Heureux d’avoir échoué à mon bac !

Amir, 18 ans, lycéen, offre l’échec de son bac à ses parents. Curieux cadeau qu’il explique…

«Cette année, je n’ai pas eu mon Bac, je ne me sens pas malheureux, je m’en fiche, j’ai d’autres soucis pour le moment. N’allez surtout pas croire que je suis un mauvais élève, non, pas du tout. Il se trouve que cette année, alors que je devais m’occuper uniquement de mes études, mes chers parents se sont déclaré la guerre. Ils n’ont pas trouvé meilleure période pour nous rendre le quotidien insupportable.
Ma petite sœur et moi, à cause d’eux, avons eu des résultats désastreux. C’est une année cauchemardesque que nous avons passée. D’ailleurs, nos vacances s’annoncent elles aussi noires. Notre père et notre mère s’étripent, les deux sont inconscients et horriblement égoïstes. C’est à se demander ce qui a pu leur donner envie de se mettre en couple et d’avoir des enfants. Et surtout comment ils ont pu, durant toutes ces années écoulées, vivre ensemble et être aussi hypocrites l’un envers l’autre.

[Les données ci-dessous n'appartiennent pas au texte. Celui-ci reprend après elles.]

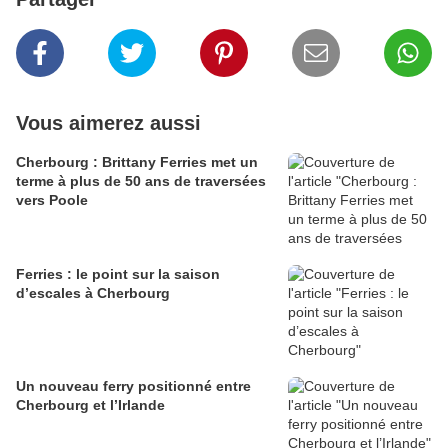
Vous aimerez aussi
Cherbourg : Brittany Ferries met un
terme à plus de 50 ans de traversées
vers Poole
Ferries : le point sur la saison
d’escales à Cherbourg
Un nouveau ferry positionné entre
Cherbourg et l’Irlande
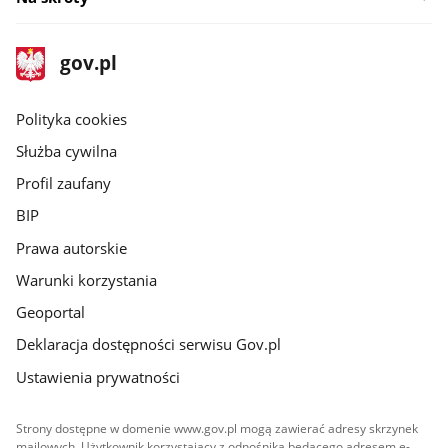
stopka
Strona
gov.pl
gov.pl
główna
gov.pl
Polityka cookies
Służba cywilna
Profil zaufany
BIP
Prawa autorskie
Warunki korzystania
Geoportal
Deklaracja dostępności serwisu Gov.pl
Ustawienia prywatności
Strony dostępne w domenie www.gov.pl mogą zawierać adresy skrzynek
mailowych. Użytkownik korzystający z odnośnika będącego adresem e-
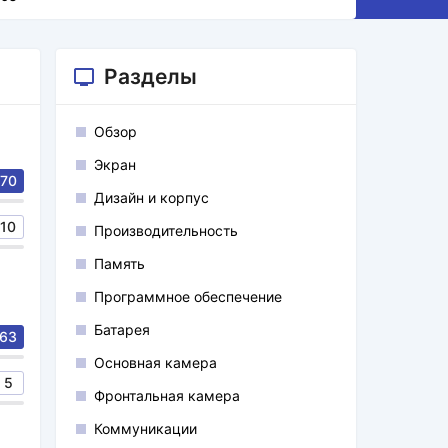
Разделы
Обзор
Экран
70
Дизайн и корпус
10
Производительность
Память
Программное обеспечение
Батарея
63
Основная камера
5
Фронтальная камера
Коммуникации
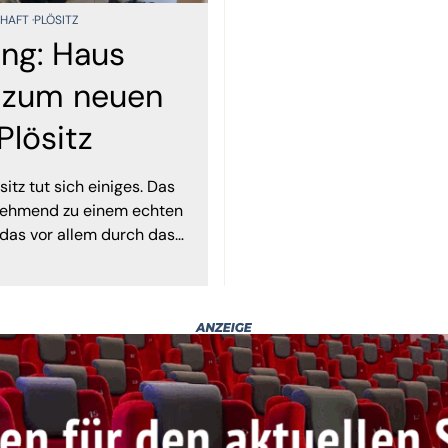
CHAFT
PLÖSITZ
ang: Haus
 zum neuen
Plösitz
tz tut sich einiges. Das
unehmend zu einem echten
d das vor allem durch das
thedorf Plösitz e.V., die
 in das Haus einbringen und
mit Leben füllen.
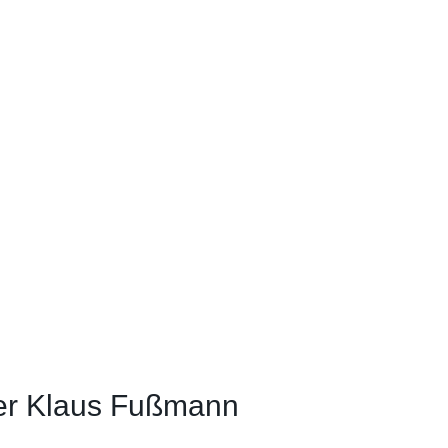
r Klaus Fußmann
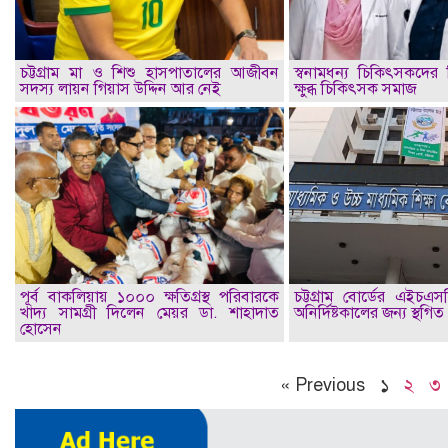
চট্টগ্রাম মা ও শিশু হাসপাতালের আজীবন
স্বনামধন্য চিকিৎসকদের ব
সদস্য লায়ন গিয়াস উদ্দিন আর নেই
ক্ষুব্ধ চিকিৎসক সমাজ
পূর্ব বাকলিয়ায় ১০০০ ক্ষতিগ্রস্থ পরিবারকে
চট্টগ্রাম বোর্ডের এইচএস
খাদ্য সামগ্রী দিলেন মেয়র ডা. শাহাদাত
অনির্দিষ্টকালের জন্য স্থগিত
হোসেন
« Previous
১
২
৩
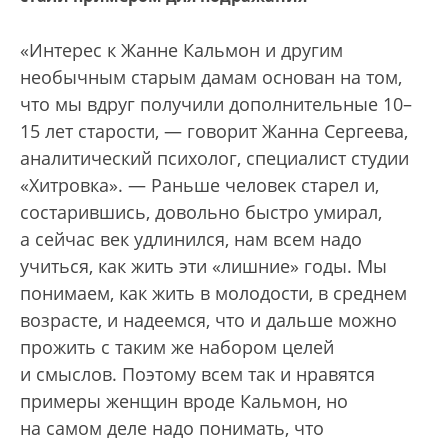
«Интерес к Жанне Кальмон и другим
необычным старым дамам основан на том,
что мы вдруг получили дополнительные 10–
15 лет старости, — говорит Жанна Сергеева,
аналитический психолог, специалист студии
«Хитровка». — Раньше человек старел и,
состарившись, довольно быстро умирал,
а сейчас век удлинился, нам всем надо
учиться, как жить эти «лишние» годы. Мы
понимаем, как жить в молодости, в среднем
возрасте, и надеемся, что и дальше можно
прожить с таким же набором целей
и смыслов. Поэтому всем так и нравятся
примеры женщин вроде Кальмон, но
на самом деле надо понимать, что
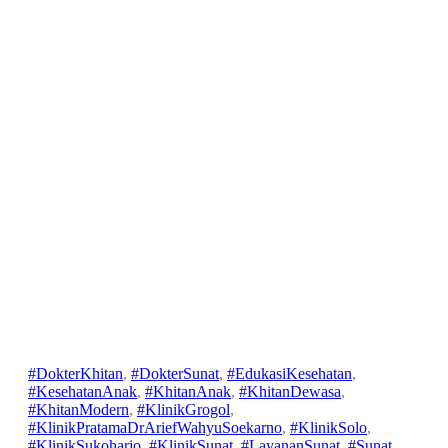
Perbandingan Metode
Sunat Modern: Flash
Cauter, Klamp, dan Sealer,
Mana yang Tepat?
#DokterKhitan
, 
#DokterSunat
, 
#EdukasiKesehatan
, 
#KesehatanAnak
, 
#KhitanAnak
, 
#KhitanDewasa
, 
#KhitanModern
, 
#KlinikGrogol
, 
1
#KlinikPratamaDrAriefWahyuSoekarno
, 
#KlinikSolo
, 
J
#KlinikSukoharjo
, 
#KlinikSunat
, 
#LayananSunat
, 
#Sunat
,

Et puis, nous, le fruit de leurs entrailles, comme ils se sont complus à nous le rappeler tant et tant de fois, qu’avons-nous fait pour mériter des parents pareils? Quand je compare ma vie de cette année d’examens avec celle de mes camarades, j’ai honte à leur place. Si seulement ils avaient pu nous épargner de perdre toute notre fierté, ma sœur et moi, nous aurions pu nous en sortir, mais non… Pensez-vous! Ils s’étripaient jusque pour le règlement des frais de mensualités scolaires. Une des situations les plus détestables qui soient au monde pour des élèves, c’est celle des réclamations de régularisation d’impayés devant toute la classe. Que pouvions répondre? Aurions-nous osé révéler, pour nous défendre, que ma pauvre mère, criblée de dettes, arrivait tout juste à payer les notes d’électricité, d’eau et notre nourriture? Et que mon père avec sa nouvelle bagnole préférait sortir avec ses conquêtes? Que par sa faute, plus de la moitié du salaire de ma mère est bloquée par les traites de la maison et son mobilier? Nous auraient-ils seulement épargné le rabâchage de leurs misères et leurs sournoises manigances à qui fera le plus de mal à l’autre? Parce qu’en plus, au lieu de nous permettre de préparer nos examens et de focaliser notre attention sur nos révisions, ma sœur et moi, nous sommes continuellement sollicités en tant que juges pour arbitrer leurs bassesses. Quel supplice que de les écouter nous donner des détails de leurs monstruosités et de les inviter, nous leurs enfants, à se remettre en question et à nous ficher la paix. Chaque jour, on voyait notre mère sombrer dans la psychose à cause d’un mari volage et irresponsable. Ni nous, ni les voisins n’échappions à la misère de leurs crises hystériques de la nuit. Parlons-en, des voisins et de leurs enfants qui, chaque lendemain, nous dévisageaient avec soit de la compassion, soit de la joie… Parce que cette maudite voiture que mon père a achetée, certains nous l’envient. Bien heureux sont les jaloux de nous savoir dans la détresse. Nous, nous l’aurions bien échangée, cette ferraille, contre de la sérénité.
Je ne suis pas malheureux d’avoir échoué, c’est le cadeau que j’offre à mes parents qui ne se sont pas préoccupés de mon avenir. Un cadeau surtout pour mon père insensible à tout ce qui me concernait, parce que j’ai soutenu ma mère et pas lui. Lorsque malgré tout j’essayais de me libérer de leur folie et je réclamais des cours de soutien ou au moins les frais de scolarité, il m’envoyait balader. Il me disait rageusement d’aller voir celle pour qui j’avais plus de compassion. Il avançait aussi que, de son temps, personne n’avait jamais eu besoin de cours particuliers pour faire ses preuves dans le domaine des études. Que si j’avais été aussi doué que lui, je n’en aurais jamais eu besoin. Mais que, malheureusement, ce n’était pas de sa faute si j’ai hérité de gènes médiocres, en l’occurrence ceux de ma mère. A ses paroles, je n’ai pas eu d’autre choix que de pleurer amèrement. Puis, je n’ai plus voulu faire d’efforts, à quoi bon? J’ai passé le bac, je n’ai fait aucun effort. Il était important pour moi de ne pas avoir de remords, ni de trac face aux résultats. J’ai été recalé et j’en suis satisfait. Maintenant, mon plus grand souhait dans cette vie, c’est la séparation de mes parents et qu’elle se fasse dans les mois qui viennent. Je veux repasser cet examen, mais dans de meilleures conditions».